Researchers at the University of Michigan have had initial success in mice using nanodiscs to deliver a customized therapeutic vaccine for the treatment of colon and melanoma cancer tumors.
“We are basically educating the immune system with these nanodiscs so that immune cells can attack cancer cells in a personalized manner,” said James Moon, the John Gideon Searle assistant professor of pharmaceutical sciences and biomedical engineering.
Personalized immunotherapy is a fast-growing field of research in the fight against cancer.

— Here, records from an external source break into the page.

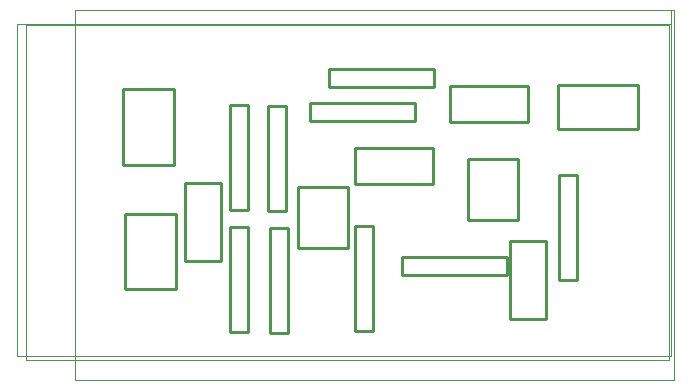
<source format=gbr>
G04 DipTrace 3.0.0.1*
G04 TopAssy.gbr*
%MOIN*%
G04 #@! TF.FileFunction,Drawing,Top*
G04 #@! TF.Part,Single*
%ADD10C,0.009843*%
%ADD14C,0.001312*%
%FSLAX26Y26*%
G04*
G70*
G90*
G75*
G01*
G04 TopAssy*
%LPD*%
X1521969Y1185984D2*
D10*
X1781969D1*
Y1065984D1*
X1521969D1*
Y1185984D1*
X1839685Y1391890D2*
X2099685D1*
Y1271890D1*
X1839685D1*
Y1391890D1*
X2038819Y873701D2*
X2158819D1*
Y613701D1*
X2038819D1*
Y873701D1*
X954567Y1068583D2*
X1074567D1*
Y808583D1*
X954567D1*
Y1068583D1*
X749213Y1380315D2*
X917717D1*
Y1129921D1*
X749213D1*
Y1380315D1*
X1329928Y1054290D2*
X1497245D1*
Y852796D1*
X1329928D1*
Y1054290D1*
X1897251Y1147597D2*
X2064568D1*
Y946103D1*
X1897251D1*
Y1147597D1*
X1231024Y1325787D2*
X1291024D1*
Y975787D1*
X1231024D1*
Y1325787D1*
X1104646Y1330118D2*
X1164646D1*
Y980118D1*
X1104646D1*
Y1330118D1*
X1105039Y920276D2*
X1165039D1*
Y570276D1*
X1105039D1*
Y920276D1*
X1238110Y919882D2*
X1298110D1*
Y569882D1*
X1238110D1*
Y919882D1*
X1371063Y1335118D2*
X1721063D1*
Y1275118D1*
X1371063D1*
Y1335118D1*
X1435630Y1448110D2*
X1785630D1*
Y1388110D1*
X1435630D1*
Y1448110D1*
X1520787Y925000D2*
X1580787D1*
Y575000D1*
X1520787D1*
Y925000D1*
X1678150Y820551D2*
X2028150D1*
Y760551D1*
X1678150D1*
Y820551D1*
X2202677Y1093898D2*
X2262677D1*
Y743898D1*
X2202677D1*
Y1093898D1*
X2196850Y1396063D2*
X2463386D1*
Y1249213D1*
X2196850D1*
Y1396063D1*
X756299Y964961D2*
X924803D1*
Y714567D1*
X756299D1*
Y964961D1*
X426378Y1595276D2*
D14*
X2569291D1*
Y479134D1*
X426378D1*
Y1595276D1*
X393701Y1599213D2*
X2573228D1*
Y491339D1*
X393701D1*
Y1599213D1*
X587402Y1646063D2*
X2573228D1*
Y491339D1*
X587402D1*
Y1646063D1*
X2584252D1*
Y413386D1*
X587402D1*
Y1646063D1*
M02*

</source>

The therapeutic cancer vaccine employs nanodiscs loaded with tumor neoantigens, which are unique mutations found in tumor cells. By generating T-cells that recognize these specific neoantigens, the technology targets cancer mutations and fights to eliminate cancer cells and prevent tumor growth.
Unlike preventive vaccinations, therapeutic cancer vaccines of this type are meant to kill established cancer cells.
“The idea is that these vaccine nanodiscs will trigger the immune system to fight the existing cancer cells in a personalized manner,” Moon said.
The nanodisc technology was tested in mice with established melanoma and colon cancer tumors. After the vaccination, 27 percent of T-cells in the blood of the mice in the study targeted the tumors.
When combined with immune checkpoint inhibitors, an existing technology that amplifies T-cell tumor-fighting responses, the nanodisc technology killed tumors within 10 days of treatment in the majority of the mice. After waiting 70 days, researchers then injected the same mice with the same tumor cells, and the tumors were rejected by the immune system and did not grow.
“This suggests the immune system ‘remembered’ the cancer cells for long-term immunity,” said Rui Kuai, U-M doctoral student in pharmaceutical sciences and lead author of the study.
“The holy grail in cancer immunotherapy is to eradicate tumors and prevent future recurrence without systemic toxicity, and our studies have produced very promising results in mice,” Moon said.
The technology is made of extremely small, synthetic high density lipoproteins measuring roughly 10 nanometers. By comparison, a human hair is 80,000 to 100,000 nanometers wide.
“It’s a powerful vaccine technology that efficiently delivers vaccine components to the right cells in the right tissues. Better delivery translates to better T-cell responses and better efficacy,” said study co-senior author Anna Schwendeman, assistant professor of pharmacy.
The next step is to test the nanodisc technology in a larger group of larger animals, Moon said.
EVOQ Therapeutics, a new U-M spinoff biotech company, has been founded to translate these results to the clinic. Lukasz Ochyl, a doctoral student in pharmaceutical sciences, is also a co-author.
The study, “Designer vaccine nanodiscs for personalized cancer immunotherapy,” appeared online Dec. 26 on the Nature Materials website.